PROVIDED ENTRIES:
-=-=-=-=-
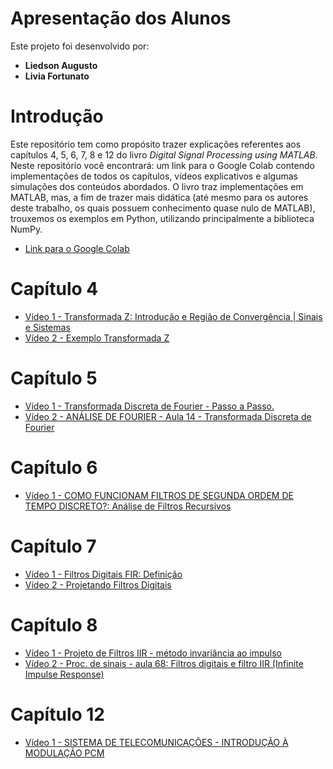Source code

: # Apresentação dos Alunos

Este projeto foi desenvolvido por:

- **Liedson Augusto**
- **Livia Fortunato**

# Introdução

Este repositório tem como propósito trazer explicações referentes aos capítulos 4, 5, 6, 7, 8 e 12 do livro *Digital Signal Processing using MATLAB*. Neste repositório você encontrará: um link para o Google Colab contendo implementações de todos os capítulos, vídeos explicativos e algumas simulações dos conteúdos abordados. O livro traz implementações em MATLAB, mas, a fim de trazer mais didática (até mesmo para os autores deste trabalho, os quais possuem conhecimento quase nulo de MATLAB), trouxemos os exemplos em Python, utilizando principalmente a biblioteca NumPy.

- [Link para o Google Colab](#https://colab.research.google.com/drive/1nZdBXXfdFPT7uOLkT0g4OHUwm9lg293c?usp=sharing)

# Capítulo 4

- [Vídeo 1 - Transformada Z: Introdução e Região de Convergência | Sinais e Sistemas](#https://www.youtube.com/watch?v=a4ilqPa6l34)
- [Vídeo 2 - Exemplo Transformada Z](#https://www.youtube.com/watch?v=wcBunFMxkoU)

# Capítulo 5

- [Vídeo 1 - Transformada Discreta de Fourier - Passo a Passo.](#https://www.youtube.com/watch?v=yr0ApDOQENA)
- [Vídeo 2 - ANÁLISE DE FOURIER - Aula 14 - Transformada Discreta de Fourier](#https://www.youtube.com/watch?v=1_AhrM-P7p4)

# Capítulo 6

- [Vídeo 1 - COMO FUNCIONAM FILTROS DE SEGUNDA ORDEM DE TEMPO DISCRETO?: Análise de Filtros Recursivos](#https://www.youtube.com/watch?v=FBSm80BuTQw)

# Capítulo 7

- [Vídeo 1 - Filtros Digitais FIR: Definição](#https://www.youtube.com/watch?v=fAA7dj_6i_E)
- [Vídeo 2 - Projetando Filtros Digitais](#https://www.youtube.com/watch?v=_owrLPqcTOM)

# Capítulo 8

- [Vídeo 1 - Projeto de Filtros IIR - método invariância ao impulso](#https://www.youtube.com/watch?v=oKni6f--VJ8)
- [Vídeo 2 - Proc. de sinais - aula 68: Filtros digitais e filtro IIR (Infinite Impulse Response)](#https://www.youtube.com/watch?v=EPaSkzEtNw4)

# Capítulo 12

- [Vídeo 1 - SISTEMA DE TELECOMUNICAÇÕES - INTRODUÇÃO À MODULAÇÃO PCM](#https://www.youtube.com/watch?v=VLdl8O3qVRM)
-=-=-=-=-
JOB ITEM: From the records above, copy only the lines starting with the line that holds "- [Vídeo 1 - Transformada Z: Introdução" and going on through the line that holds "# Capítulo 5", exactly as written.

ANSWER TO THE PROBLEM:
- [Vídeo 1 - Transformada Z: Introdução e Região de Convergência | Sinais e Sistemas](#https://www.youtube.com/watch?v=a4ilqPa6l34)
- [Vídeo 2 - Exemplo Transformada Z](#https://www.youtube.com/watch?v=wcBunFMxkoU)

# Capítulo 5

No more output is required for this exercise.